**SELECTED PASSAGE:**
Cupping usually leaves bruises that will last from a few days to a few weeks.  If you’re going to be wearing a strapless dress to a wedding, it is NOT the time to get cupping done.  Always let me know if you have any concerns.

Cupping can leave blisters.  I have never had anyone develop a blister during years of cupping.  It can and does happen occasionally though.

Bleeding.  It’s rare, but if you have a wound that isn’t fully healed but looks like it has, cupping can re-open that wound and cause it to bleed.  This can be pretty exciting because of the suction involved.  IF it happens, I will immediately remove the cup and then glove up and clean up the wound with alcohol swabs.  My cups are fully disinfected to medical standards after EVERY use.  In the event of blood exposure, I include several extra steps just for peace of mind for everyone.


Cupping is the use of suction to pull on tissue.  Back in the mists of time, people used everything from bamboo to hollow horns.  These days we typically use glass, silicon or plastic.  I personally use silicon or glass fire cupping as they are the easiest versions to keep properly disinfected.

**AVAILABLE DATA:**
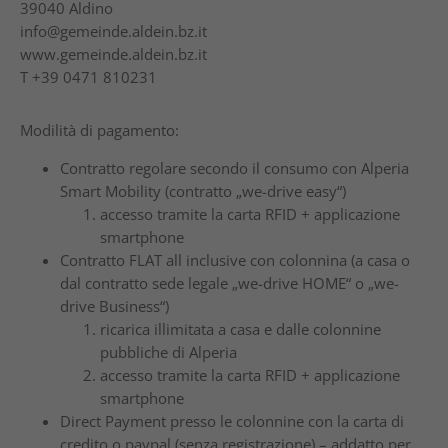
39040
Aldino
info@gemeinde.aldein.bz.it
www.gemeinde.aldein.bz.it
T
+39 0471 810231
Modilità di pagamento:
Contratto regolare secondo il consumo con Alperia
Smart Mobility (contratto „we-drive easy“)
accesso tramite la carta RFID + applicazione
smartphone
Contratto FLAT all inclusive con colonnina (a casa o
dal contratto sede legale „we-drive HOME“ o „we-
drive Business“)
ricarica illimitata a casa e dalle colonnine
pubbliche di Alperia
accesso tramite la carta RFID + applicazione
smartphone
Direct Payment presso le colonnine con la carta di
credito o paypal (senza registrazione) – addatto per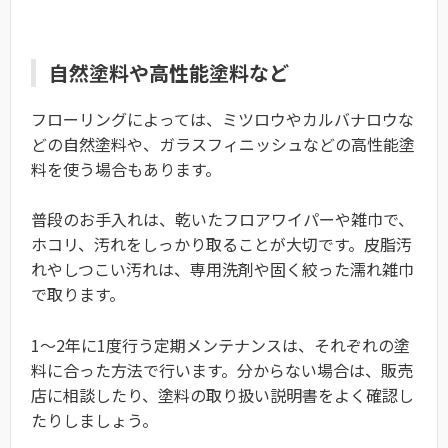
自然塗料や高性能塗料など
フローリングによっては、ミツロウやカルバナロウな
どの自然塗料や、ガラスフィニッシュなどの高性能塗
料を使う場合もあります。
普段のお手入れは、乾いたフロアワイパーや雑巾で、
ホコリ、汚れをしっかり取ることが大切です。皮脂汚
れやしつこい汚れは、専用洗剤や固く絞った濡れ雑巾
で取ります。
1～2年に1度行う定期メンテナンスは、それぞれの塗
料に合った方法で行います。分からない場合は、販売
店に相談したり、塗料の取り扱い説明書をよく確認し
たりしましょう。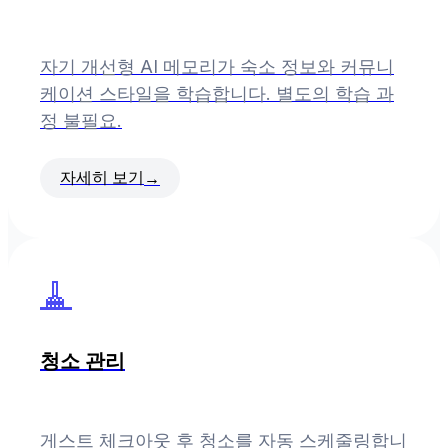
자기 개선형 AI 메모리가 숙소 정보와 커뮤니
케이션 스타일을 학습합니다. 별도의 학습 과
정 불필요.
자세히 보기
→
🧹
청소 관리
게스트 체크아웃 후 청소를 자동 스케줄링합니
---
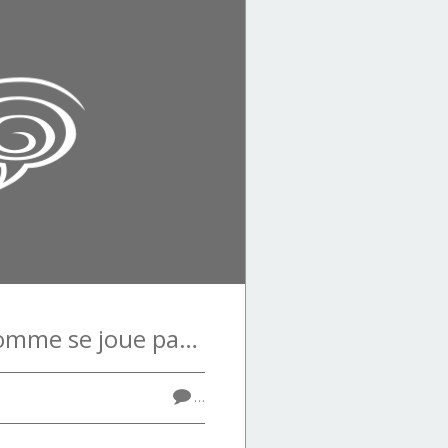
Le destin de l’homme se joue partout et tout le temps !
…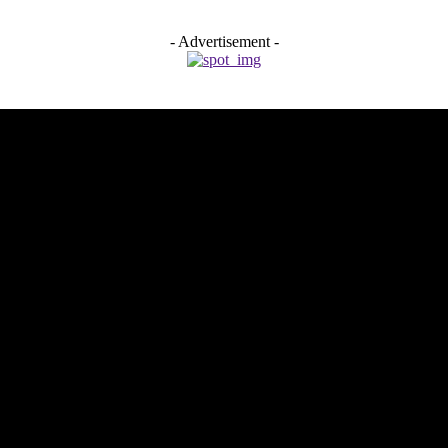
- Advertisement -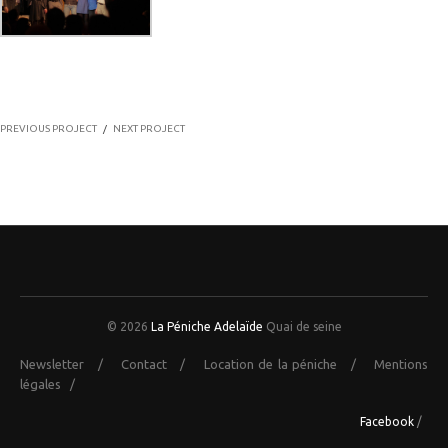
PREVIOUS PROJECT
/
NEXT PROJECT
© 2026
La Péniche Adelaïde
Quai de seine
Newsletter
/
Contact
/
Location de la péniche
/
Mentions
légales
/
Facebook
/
--
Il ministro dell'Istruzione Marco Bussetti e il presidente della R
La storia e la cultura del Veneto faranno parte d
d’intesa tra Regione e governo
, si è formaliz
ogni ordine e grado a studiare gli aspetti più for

**THE PROBLEM:** Continue the cupping text from the point where it stops, keeping the same voice.

**RESPONSE TO THE TASK:**
Often the glass cups will still be quite cool to the touch when they go on your skin.  I use individual alcohol swabs that burn out quite quickly and never come into contact with you, myself or even the glass cup.  At no point will fire ever come near your body.


There are times where cupping is the best option to treat an area.  If you think of massage as pressing into a muscle or fascia, cupping pulls out on the muscle or fascia.  Cupping works well with acupressure points, trigger points or fascia and will often help with a deeper relaxation in your muscles.  Painful scar tissue will often respond very well to cupping and help decrease pain levels.  I can also treat an area with cups and still work on another area at the same time so we can accomplish more in the same amount of time.